In the kidneys of naive mice, each 15 to 20% of γδ T cells were Vγ1⁺ or Vγ4⁺ (Fig. 2 A and B). Upon infection, the percentages of both populations declined and the response was dominated by >90% of Vγ1⁻Vγ4⁻ γδ T cells. Based on previous studies (34, 35), we suspected that Vγ1⁻Vγ4⁻ γδ T cells were Vγ6⁺ γδ T cells. Staining for Vγ6⁺ in selected samples proved that Vγ1⁻Vγ4⁻ γδ T cells were indeed mainly Vγ6⁺ (Fig. 2C). Thus, Vγ6⁺ cells were the most abundant renal γδ T cell subset during infection with S. aureus.

Renal γδ T Cells Proliferate and Acquire a Tissue-Resident Phenotype after S. aureus Infection.

Next, we phenotypically and functionally characterized γδ T cells in the spleen and kidneys following systemic S. aureus infection. TCRdH2BeGFP mice were infected and the percentage of CD69⁺ γδ T cells was determined. CD69⁺ is transiently expressed following T cell activation. In addition, tissue-resident memory T cells (Trm cells) constitutively express CD69 (36). In naive mice, approx. 10% and 20% of γδ T cells and 20% and 30% of CD4⁺ T cells in spleen and kidney, respectively, expressed CD69 and most likely represented tissue-resident T cell populations (Fig. 3 A and B and SI Appendix, Fig. S4A). Three days p.i., we observed an increase in the percentage of CD69⁺ γδ T cells and CD69⁺ CD4⁺ T cells in both tissues. In kidneys but not in spleen, percentages of CD69⁺ γδ T cells and CD69⁺ CD4⁺ T cells massively increased at day 14 p.i., and the vast majority of both cell populations were CD69⁺, which was likely due to the acquisition of a Trm-cell phenotype (32).

In order to directly test the tissue residency of γδ T cells, we performed parabiosis experiments. CD45.1 congenic C57BL/6 mice were infected with S. aureus. To prevent the spread of infection between mice, parabiosis partners were pretreated with ampicillin resulting in the eradication of the infection (32). After 4 wk, circulations of previously infected mice were connected to those of naive CD45.2 mice. After 4 wk of parabiosis, we observed almost equal distribution of CD45.1⁺ and CD45.2⁺ γδ T cells in spleens of naive CD45.2 mice but a 2:1 excess of CD45.1⁺ γδ T cells in spleens of previously infected CD45.1 mice (Fig. 3 C and D). In the kidneys of naive mice, we detected some accumulation of γδ T cells from their infected partners. In contrast, the kidneys of infected CD45.1 mice contained almost exclusively CD45.1⁺ γδ T cells, indicating that γδ T cells that had accumulated in the kidney during S. aureus infection were largely sessile and not replaced by circulating cells.

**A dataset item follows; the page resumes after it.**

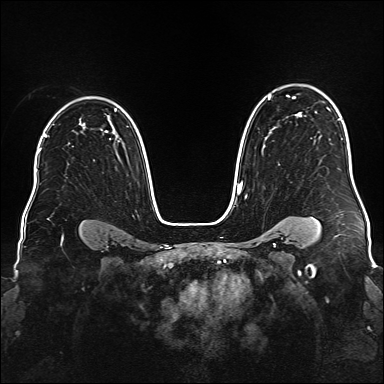
Breast MRI (dynamic contrast-enhanced), one axial slice; dynamic contrast-enhanced series, time point 2 of 6 at this slice position (early post-contrast); 1.5 T; TE 2.3 ms, TR 5.2 ms; 1 mm slice thickness; 384 × 384 image matrix. Female patient.
Annotated regions visible in this slice (semi-automatically segmented with operator editing):
- enhancing-tissue mask used for the functional tumour volume (all voxels passing the contrast-enhancement thresholds inside the analysis volume; usually the tumour): bounding box (x1, y1, x2, y2) in pixels: (237, 95, 302, 189)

T cells from the spleen and kidney were also stained for the proliferation marker Ki-67 (Fig. 3 A and B). We observed a significant increase in the percentages of Ki-67⁺ γδ T cells, which at day 6 p.i. reached up to 70% of renal γδ T cells and was consistent with the massive expansion of the γδ T cell populations at this time point. At day 14, the percentages of Ki-67⁺ γδ T cells had declined to the level observed prior to infection. Renal CD4⁺ T cells also showed strong Ki-67 upregulation at day 6 p.i. (SI Appendix, Fig. S4B); however, with 40% Ki-67⁺ cells, proliferation was less pronounced than that observed in renal γδ T cells.

To identify signals that cause local activation of γδ T cells, we determined the NFκB expression and localization in these cells. NFκB is translocated to the nucleus in response to TCR activation but also to TLR activation or to stimulation with cytokines including TNF-α and members of the IL-1 cytokine family (37). Renal sections of TCRdH2BeGFP mice with nuclear GFP expression in γδ T cells were stained for NFκB at different time points post S. aureus infection (Fig. 4 and SI Appendix, Fig. S5). In sections of naive mice, neither γδ T cells (GFP⁺) nor NFκB staining was detected. There was a low level of ubiquitous NFκB expression on day 3 p.i., and the few renal γδ T cells showed a perinuclear NFκB staining pattern. NFκB staining had significantly increased on day 6. Staining in γδ T cells was mainly perinuclear, however, we also sporadically observed γδ T cells with a nuclear NFκB staining pattern. On day 14, there was still strong ubiquitous NFκB staining but γδ T cells presented almost exclusively with perinuclear NFκB pattern. In conclusion, these results show upregulation and transient nuclear localization of NFκB in γδ T cells at day 6 p.i., which correlates with the strong proliferation of cells at this time point.

Fig. 4. — NFκB response in renal γδ T cells following *S. aureus* infection. *TCRdH2BeGFP* mice were infected with 10⁷ CFU of *S. aureus* or remained without infection. Renal sections from mice at days 0 and 6 p.i. were stained with anti-GFP Ab to identify GFP⁺ γδ T cells (green; due to the histone 2B eGFP fusion protein, the staining is localized in the nucleus), anti-NFκB Ab (red), DNA (Hoechst, white), and wheat germ agglutinin (WGA, blue). Representative staining for sections from days 0 and 6 are shown (original magnification ×600). Large magnifications on the right show nuclear GFP⁺ γδ T cells with nuclear (arrow) and perinuclear (arrow head) NFκB staining. Additional sections for days 3 and 14 are presented in *SI Appendix*, Fig. S5. Sections are representative for five to seven mice per time point.

Renal γδ T Cells Produce IL-17A during Acute and Chronic S. aureus Infection.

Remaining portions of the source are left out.